» WHAT YOU SHOULD DO:
Rewrite the stretch of the news passage on Gabbard from "Hawaii news sources" through "the Vi­et­nam War.", putting "panel" in place of "board".

» READING PASSAGE:
But in re­cent weeks, strategists said spec­u­la­tion that Gab­bard could join the Trump ad­min­is­tra­tion and a trip in which she met with Syr­i­an Pres­id­ent Bashar al-As­sad have raised ques­tions about her polit­ic­al fu­ture and as­pir­a­tions. Hawaii Demo­crats said voters back home are pay­ing at­ten­tion.

“Out of all of the is­sues that have got­ten her in the news so far, this is the most cov­er­age she’s ever got­ten on any single is­sue or in­cid­ent,” said state Sen. Stan­ley Chang, who like Gab­bard was elec­ted to the Hon­olulu City Coun­cil in 2010.

Hawaii news sources echoed the tone of sev­er­al Demo­crats who privately dis­cussed the trip with Na­tion­al Journ­al: con­fu­sion and frus­tra­tion. The Maui News ed­it­or­i­al board wrote that it was “baffled” by Gab­bard’s ac­tions, and the Hon­olulu Civil Beat wrote that she had “crossed the line with a secret trip to Syr­ia.” And on Sunday, a Hon­olulu Star-Ad­vert­iser colum­nist cri­ti­cized Gab­bard for com­par­ing her trip with the late Rep. Patsy Mink’s meet­ings at the Par­is Peace Talks dur­ing the Vi­et­nam War.

“Things like that can come back and haunt her next year,” said one Hawaii Demo­crat­ic strategist who re­ques­ted an­onym­ity to speak can­didly.

Chang, whose com­ments aligned with those of Demo­crat­ic strategists in the state, said that the un­usu­al cir­cum­stances sur­round­ing the trip co­in­cided with Trump’s elec­tion and the rise of a pro­gress­ive act­iv­ist corps in Hawaii to “cre­ate a lot of in­terest in the com­munity” about the trip.

Even if the con­tro­versy over the trip dies down, ob­serv­ers said it raised an im­port­ant ques­tion about Gab­bard’s fu­ture: Can her go-it-alone ap­proach to polit­ics trans­late in an era when Demo­crats around the coun­try seem in­creas­ingly united be­hind an anti-Trump move­ment?

Though she has re­mained pop­u­lar at home while split­ting with Obama and na­tion­al Demo­crats over a vari­ety of is­sues, some ar­gued that the fer­vent anti-Trump en­ergy with­in the Demo­crat­ic Party could make it in­creas­ingly dif­fi­cult for Gab­bard to con­tin­ue on her cur­rent course without back­lash from a deep-blue Hawaii elect­or­ate.

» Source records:
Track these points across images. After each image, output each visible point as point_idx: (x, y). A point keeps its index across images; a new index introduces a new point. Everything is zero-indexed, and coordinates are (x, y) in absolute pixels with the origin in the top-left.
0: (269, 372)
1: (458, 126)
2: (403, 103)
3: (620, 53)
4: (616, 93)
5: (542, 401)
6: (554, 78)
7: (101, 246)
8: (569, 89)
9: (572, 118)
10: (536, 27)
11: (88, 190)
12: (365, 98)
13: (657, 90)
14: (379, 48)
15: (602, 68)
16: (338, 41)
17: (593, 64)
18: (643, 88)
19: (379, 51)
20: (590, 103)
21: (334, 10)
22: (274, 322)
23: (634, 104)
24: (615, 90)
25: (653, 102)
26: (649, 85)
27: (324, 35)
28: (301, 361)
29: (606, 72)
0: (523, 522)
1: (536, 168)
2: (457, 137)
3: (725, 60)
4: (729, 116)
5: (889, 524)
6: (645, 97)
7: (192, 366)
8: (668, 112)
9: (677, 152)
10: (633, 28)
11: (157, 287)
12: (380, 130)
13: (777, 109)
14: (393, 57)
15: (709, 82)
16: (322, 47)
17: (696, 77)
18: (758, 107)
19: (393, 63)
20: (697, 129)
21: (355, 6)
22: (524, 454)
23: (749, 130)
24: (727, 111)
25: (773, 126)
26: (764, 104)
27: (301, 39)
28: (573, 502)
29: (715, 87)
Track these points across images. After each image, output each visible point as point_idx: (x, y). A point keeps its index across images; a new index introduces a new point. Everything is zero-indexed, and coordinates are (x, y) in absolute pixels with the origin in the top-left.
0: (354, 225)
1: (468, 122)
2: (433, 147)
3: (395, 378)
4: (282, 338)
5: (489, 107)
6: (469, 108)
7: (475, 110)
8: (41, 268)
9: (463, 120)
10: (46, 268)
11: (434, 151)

» ANSWER TO THE PROBLEM:
Hawaii news sources echoed the tone of sev­er­al Demo­crats who privately dis­cussed the trip with Na­tion­al Journ­al: con­fu­sion and frus­tra­tion. The Maui News ed­it­or­i­al panel wrote that it was “baffled” by Gab­bard’s ac­tions, and the Hon­olulu Civil Beat wrote that she had “crossed the line with a secret trip to Syr­ia.” And on Sunday, a Hon­olulu Star-Ad­vert­iser colum­nist cri­ti­cized Gab­bard for com­par­ing her trip with the late Rep. Patsy Mink’s meet­ings at the Par­is Peace Talks dur­ing the Vi­et­nam War.